Given passage:
Re: machine-parsable git-merge-tree messages (was: [PATCH 08/12] merge-ort: provide a merge_get_conflicted_files() helper function)

[Date Prev][Date Next][Thread Prev][Thread Next][Date Index][Thread Index]

 



On Tue, Feb 22 2022, Elijah Newren wrote:

> On Mon, Feb 21, 2022 at 6:37 AM Ævar Arnfjörð Bjarmason
> <avarab@xxxxxxxxx> wrote:
>>
>> On Mon, Feb 21 2022, Johannes Schindelin wrote:
>>
>> [I sent out an empty reply to this earlier by mistake, sorry about that]
>>
>> > [...]
>> > Which brings me to the next concern: since `merge-tree` is a low-level
>> > tool meant to be called by programs rather than humans, we need to make
>> > sure that those messages remain machine-parseable, even if they contain
>> > file names.
>> >
>> > Concretely: while I am not currently aware of any web UI that allows to
>> > resolve simple rename/rename conflicts, it is easily conceivable how to
>> > implement such a thing. When that happens, we will need to be able to
>> > teach the server-side code to discern between the cases that can be
>> > handled in the web UI (trivial merge conflicts, trivial rename/rename
>> > conflicts) as compared to scenarios where the conflicts are just too
>> > complex.
>> >
>> > Here's an excerpt from t4301:
>> >
>> > -- snip --
>> > Auto-merging greeting
>> > CONFLICT (content): Merge conflict in greeting
>> > Auto-merging numbers
>> > CONFLICT (file/directory): directory in the way of whatever from side1; moving it to whatever~side1 instead.
>> > CONFLICT (modify/delete): whatever~side1 deleted in side2 and modified in side1.  Version side1 of whatever~side1 left in tree.
>> > -- snap --
>> >
>> > This is the complete set of messages provided in the `test conflict
>> > notices and such` test case.
>> >
>> > I immediately notice that every line contains at least one file name.
>> > Looking at https://github.com/git/git/blob/v2.35.1/merge-ort.c#L1899, it
>> > does not seem as if the file names are quoted:
>> >
>> >               path_msg(opt, path, 1, _("Auto-merging %s"), path);
>> >
>> > (where `path` is used verbatim in a call to `merge_3way()` before that,
>> > i.e. it must not have been quoted)
>> >
>> > I would like to register a wish to ensure that file names with special
>> > characters (such as most notably line-feed characters) are quoted in these
>> > messages, so that a simple server-side parser can handle messages starting
>> > with `Auto-merging` and with `CONFLICT (content): Merge conflict in `, and
>> > "throw the hands up in the air" if any other message prefix is seen.
>> >
>> > Do you think we can switch to `sq_quote_buf_pretty()` for these messages?
>> > For the `Auto-merging` one, it would be trivial, but I fear that we will
>> > have to work a bit on the `path_msg()` function
>> > (https://github.com/git/git/blob/v2.35.1/merge-ort.c#L630-L649) because it
>> > accepts a variable list of arguments without any clue whether the
>> > arguments refer to paths or not. (And I would be loathe to switch _all_
>> > callers to do the quoting themselves.)

Dataset section:
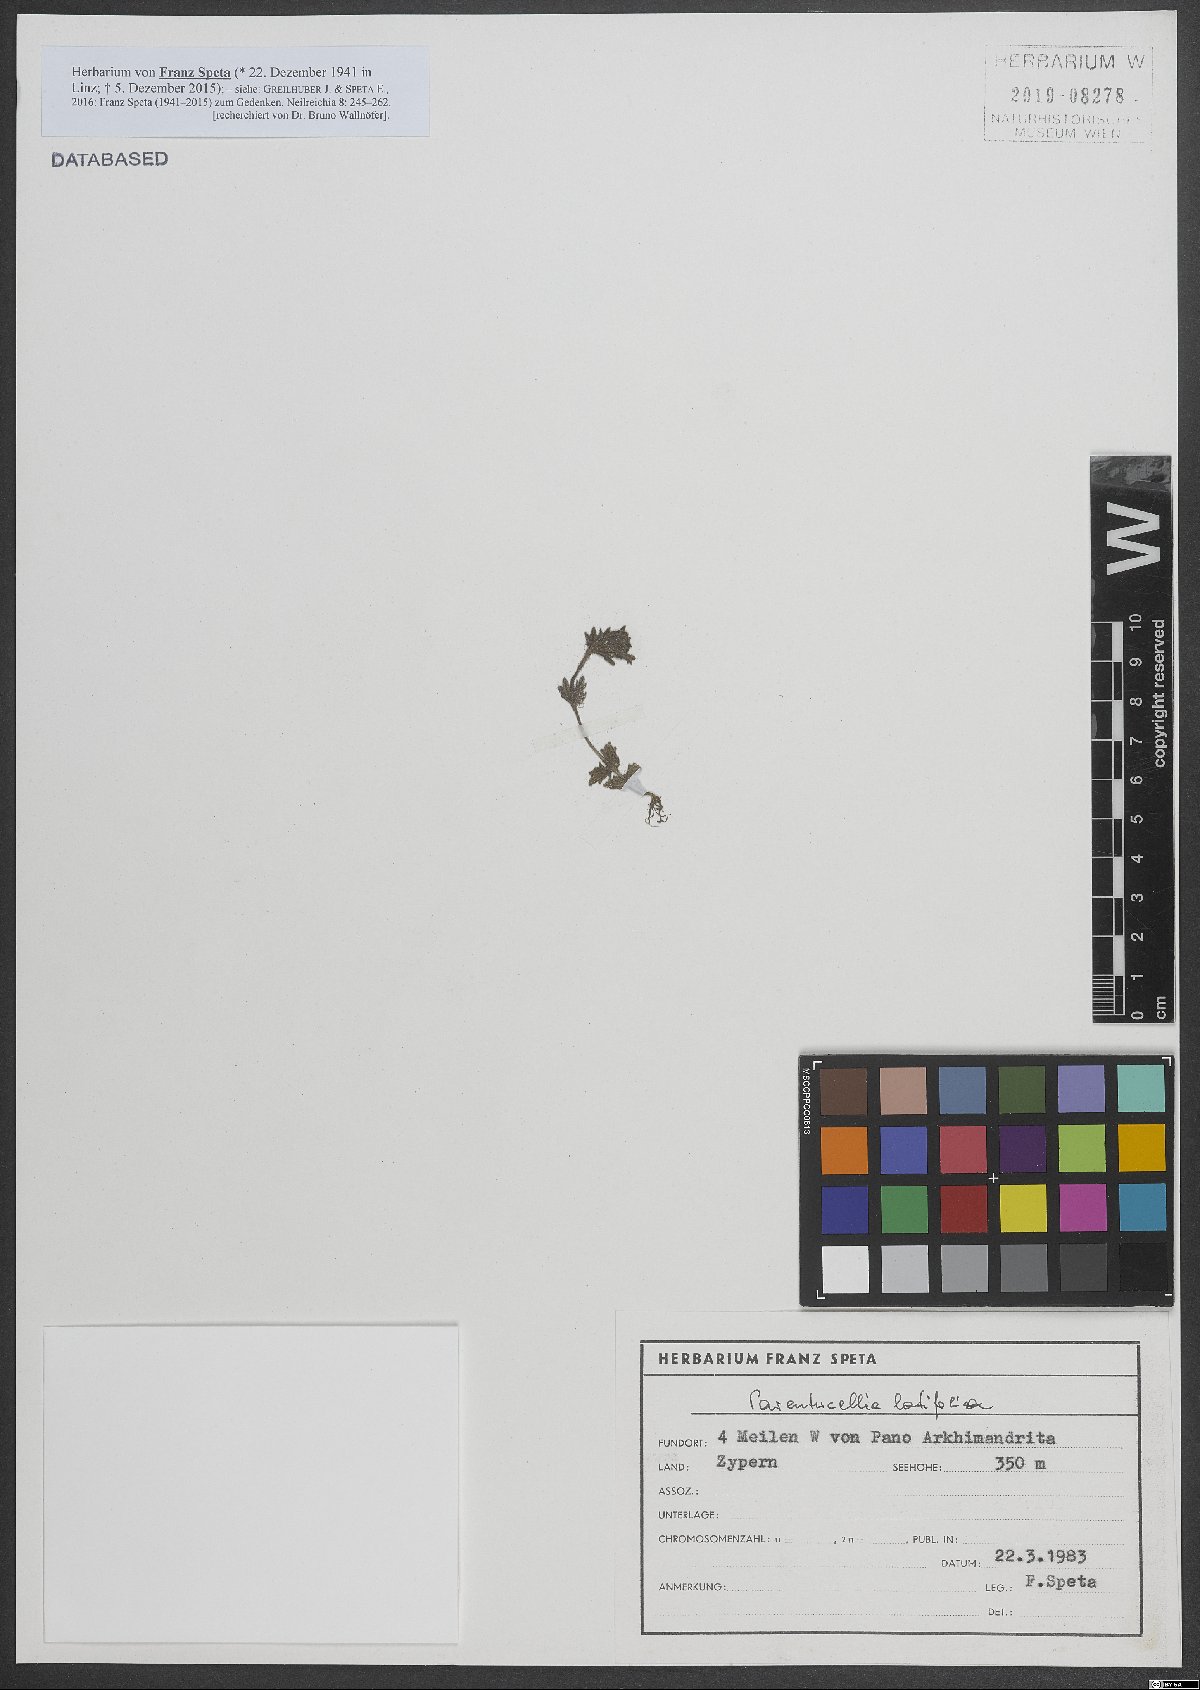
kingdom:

Tasks:
[1] Using the mailing-list thread about merge-tree messages, answer each question:
(a) Which test file is the excerpt of messages taken from?
(b) Which function does the writer ask about switching to for these messages?
(c) Which special character in file names is singled out as most notable?
[2] Extend the mailing-list thread about merge-tree messages, starting right after its final sentence.

The answers:
[1]
(a) t4301
(b) `sq_quote_buf_pretty()`
(c) Line-feed characters

[2]
>> >
>> > I see 28 calls to that function, and at least a couple that pass not only
>> > a path but also an OID (e.g.
>> > https://github.com/git/git/blob/v2.35.1/merge-ort.c#L1611-L1613).
>> >
>> > We could of course be sloppy and pass even OIDs through
>> > `sq_quote_buf_pretty()` in `path_msg()`, knowing that there won't be any
>> > special characters in them, but it gets more complicated e.g. in
>> > https://github.com/git/git/blob/v2.35.1/merge-ort.c#L1648-L1651, where we
>> > pass an `strbuf` that contains a somewhat free-form commit message.
>> >
>> > I guess we could still pass those through `sq_quote_buf_pretty()`, even if
>> > they are not paths, to ensure that there are no special characters in the
>> > machine-parseable lines.
>> >
>> > What do you think?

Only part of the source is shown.